### Try it
Beginning with the line that holds "[555,595,623,610] Online -> (1142, 277) none" in the data below, give again every line through the one that holds "[897,717,940,740] 있다 ->", exactly as written.

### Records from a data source
■ ■ ■
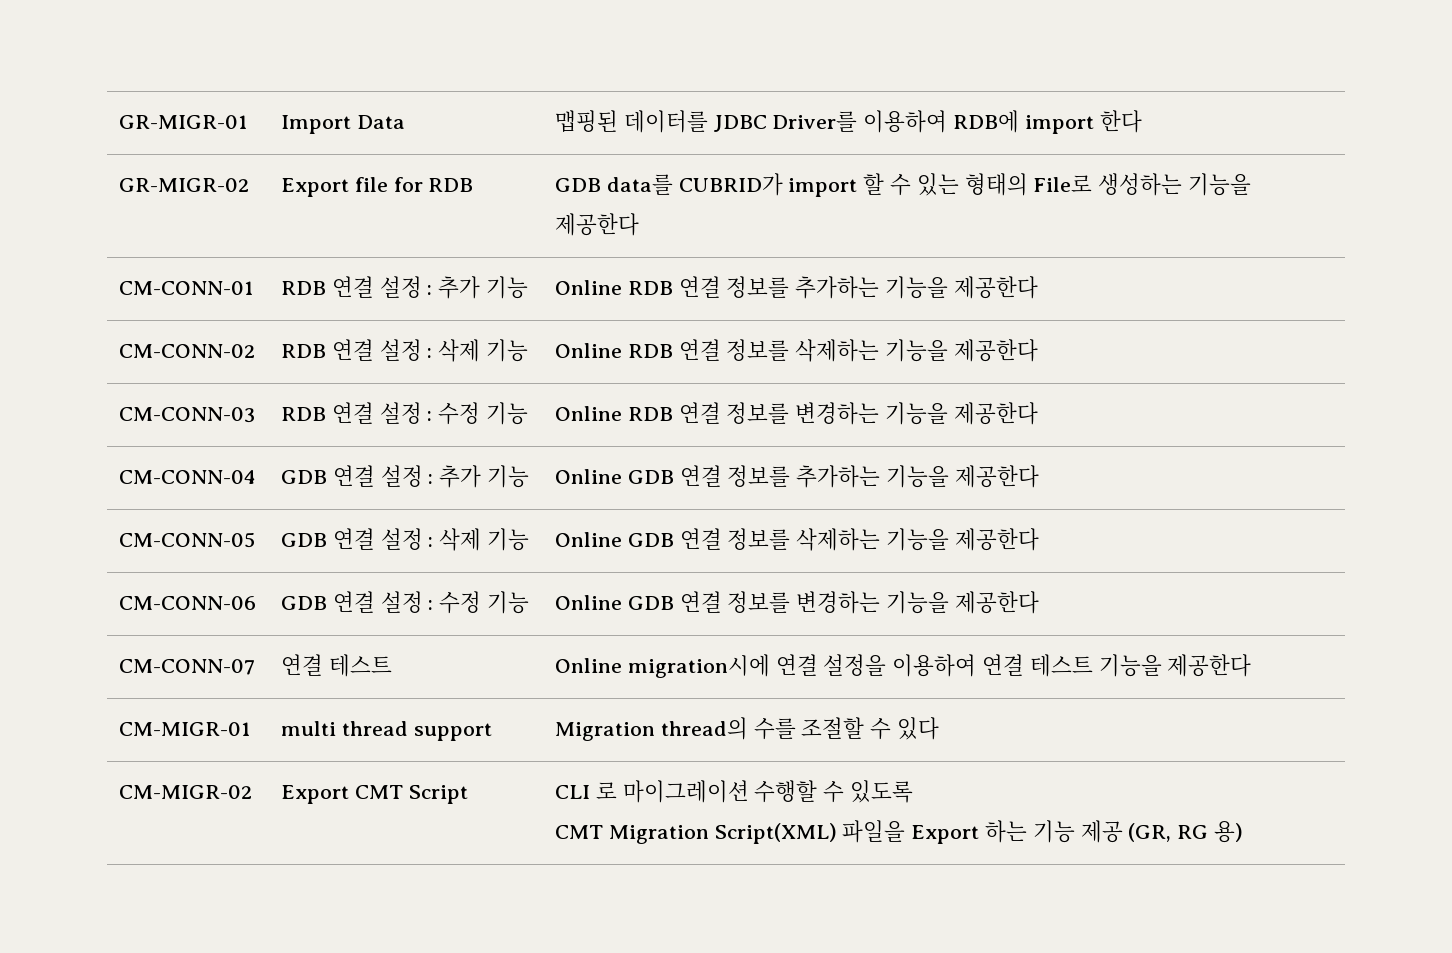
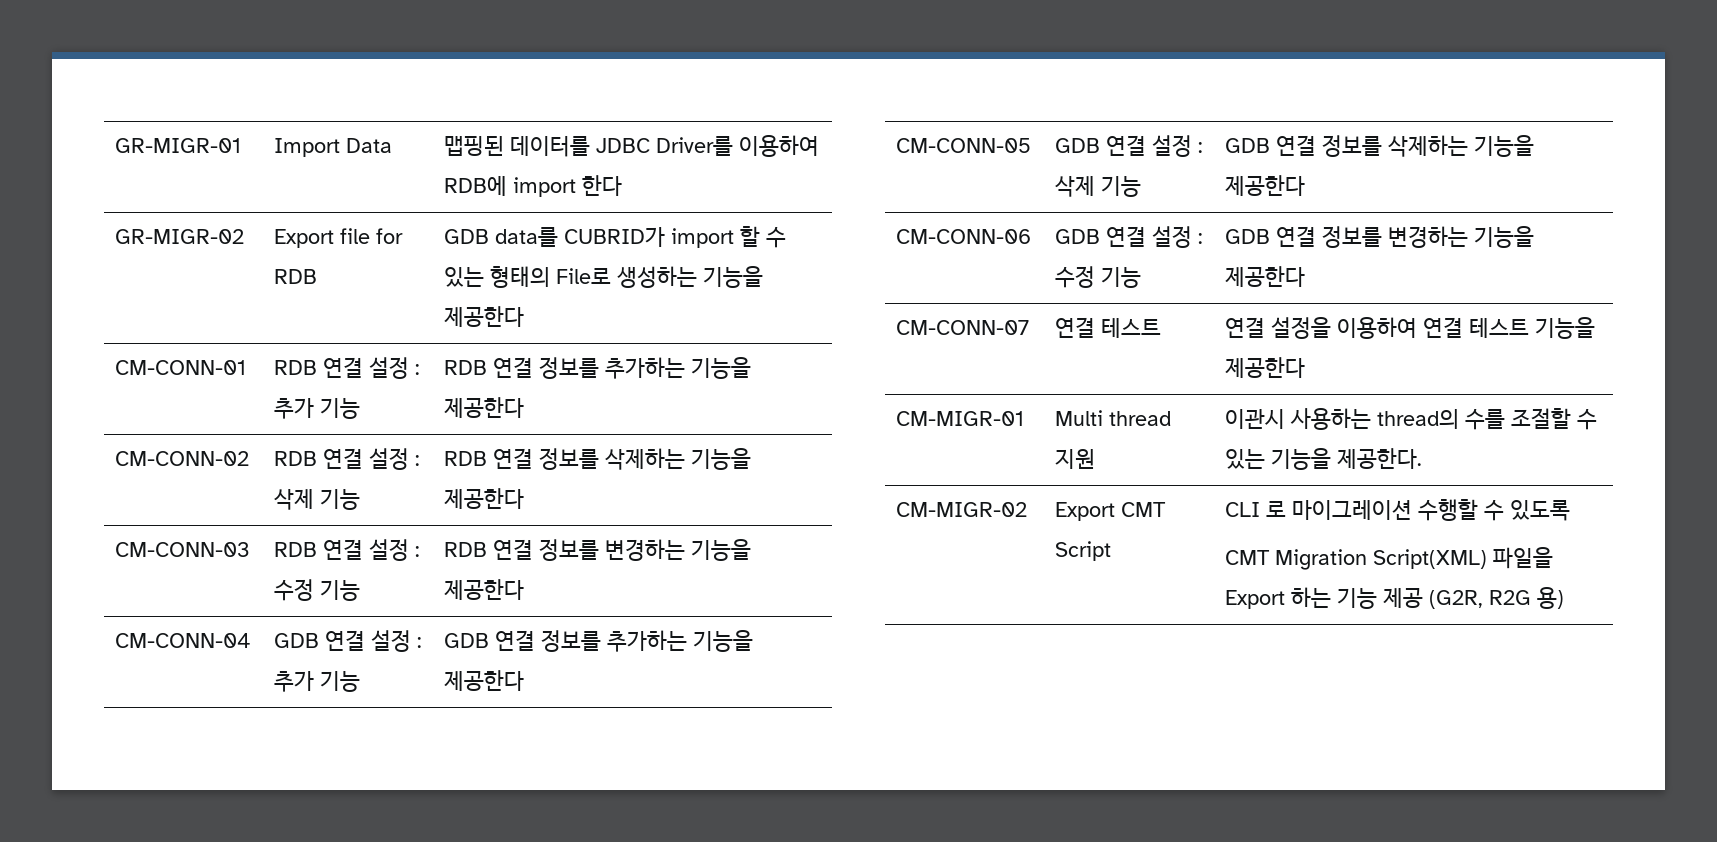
[555,280,623,295] Online -> (361, 408) none
[555,343,623,358] Online -> (361, 499) none
[555,406,623,421] Online -> (361, 590) none
[555,469,623,484] Online -> (361, 681) none
[555,532,623,547] Online -> (1142, 186) none
[555,595,623,610] Online -> (1142, 277) none
[555,654,770,678] Online migration시에 -> (1162, 328) none
[281,721,492,741] [555,722,656,741] multi thread support | Migration -> [1055,410,1172,426] [1055,449,1096,469] [1225,408,1372,430] Multi thread 지원 | 이관시 사용하는
[897,717,940,740] 있다 -> [1225,448,1423,470] 있는 기능을 제공한다.
[1128,823,1209,842] (GR, RG -> [1429,590,1532,609] (G2R, R2G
■ ■ ■
### Task result
[555,595,623,610] Online -> (1142, 277) none
[555,654,770,678] Online migration시에 -> (1162, 328) none
[281,721,492,741] [555,722,656,741] multi thread support | Migration -> [1055,410,1172,426] [1055,449,1096,469] [1225,408,1372,430] Multi thread 지원 | 이관시 사용하는
[897,717,940,740] 있다 -> [1225,448,1423,470] 있는 기능을 제공한다.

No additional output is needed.